Clara Haber-Immerwahr
    Sie war die Frau des deutschen Chemikers und späteren Nobelpreisträgers Fritz Haber. Clara Immerwahrs Leben (1870-1915) bestand aus einer ständigen Suche nach Bestätigung ihres eigenen Seins und ihres Strebens nach »Selbstverwirklichung«. Sie hatte Chemie studiert, aber ihr Mann war besser und auch skrupelloser. Sie wollte eine perfekte Hausfrau sein, aber ihren Mann interessierte das nicht so sehr, sie war eine überaus besorgte Gattin und Mutter, aber ihrem Mann fiel sie damit nur auf die Nerven. Die Zermürbungen und Schwierigkeiten zwischen den Eheleuten waren schon weit fortgeschritten, als es zu jener unseligen Affäre mit dem Giftgas kam.

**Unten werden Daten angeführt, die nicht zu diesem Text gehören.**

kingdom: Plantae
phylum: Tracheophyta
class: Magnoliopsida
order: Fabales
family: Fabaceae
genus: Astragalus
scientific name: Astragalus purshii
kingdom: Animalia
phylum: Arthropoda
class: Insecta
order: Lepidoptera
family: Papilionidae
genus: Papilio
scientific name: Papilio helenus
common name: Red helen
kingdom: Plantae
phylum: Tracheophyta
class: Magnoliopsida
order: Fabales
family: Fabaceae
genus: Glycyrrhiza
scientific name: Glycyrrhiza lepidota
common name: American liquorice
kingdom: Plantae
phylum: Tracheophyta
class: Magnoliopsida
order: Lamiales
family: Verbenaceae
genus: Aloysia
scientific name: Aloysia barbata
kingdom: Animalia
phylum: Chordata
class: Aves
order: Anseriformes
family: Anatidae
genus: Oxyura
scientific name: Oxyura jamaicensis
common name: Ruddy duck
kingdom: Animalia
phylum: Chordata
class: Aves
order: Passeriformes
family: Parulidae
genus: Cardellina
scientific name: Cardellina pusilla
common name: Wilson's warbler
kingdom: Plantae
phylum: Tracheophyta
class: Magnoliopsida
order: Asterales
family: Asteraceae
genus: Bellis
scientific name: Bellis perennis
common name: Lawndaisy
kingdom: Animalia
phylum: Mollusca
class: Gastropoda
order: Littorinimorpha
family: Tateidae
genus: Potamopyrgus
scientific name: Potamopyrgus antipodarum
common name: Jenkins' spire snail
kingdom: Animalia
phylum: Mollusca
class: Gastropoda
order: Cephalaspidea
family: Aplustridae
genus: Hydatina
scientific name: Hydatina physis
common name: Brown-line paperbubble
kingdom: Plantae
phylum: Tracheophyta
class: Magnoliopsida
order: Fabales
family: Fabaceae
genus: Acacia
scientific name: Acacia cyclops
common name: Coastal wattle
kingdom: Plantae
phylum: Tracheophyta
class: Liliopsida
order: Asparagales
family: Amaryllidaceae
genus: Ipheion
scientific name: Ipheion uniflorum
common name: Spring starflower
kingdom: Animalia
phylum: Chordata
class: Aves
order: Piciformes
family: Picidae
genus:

    Fritz Haber hatte maßgeblich an der Vorbereitung und Durchführung von Chlorgasangriffen während des Ersten Weltkrieges mitgewirkt. Clara war entsetzt über diese Art der Kriegführung. Am 2. Mai 1915 gab sie erst einen Probeschuss mit dem Armeerevolver ihres Mannes ab, dann schoss sie sich ins Herz.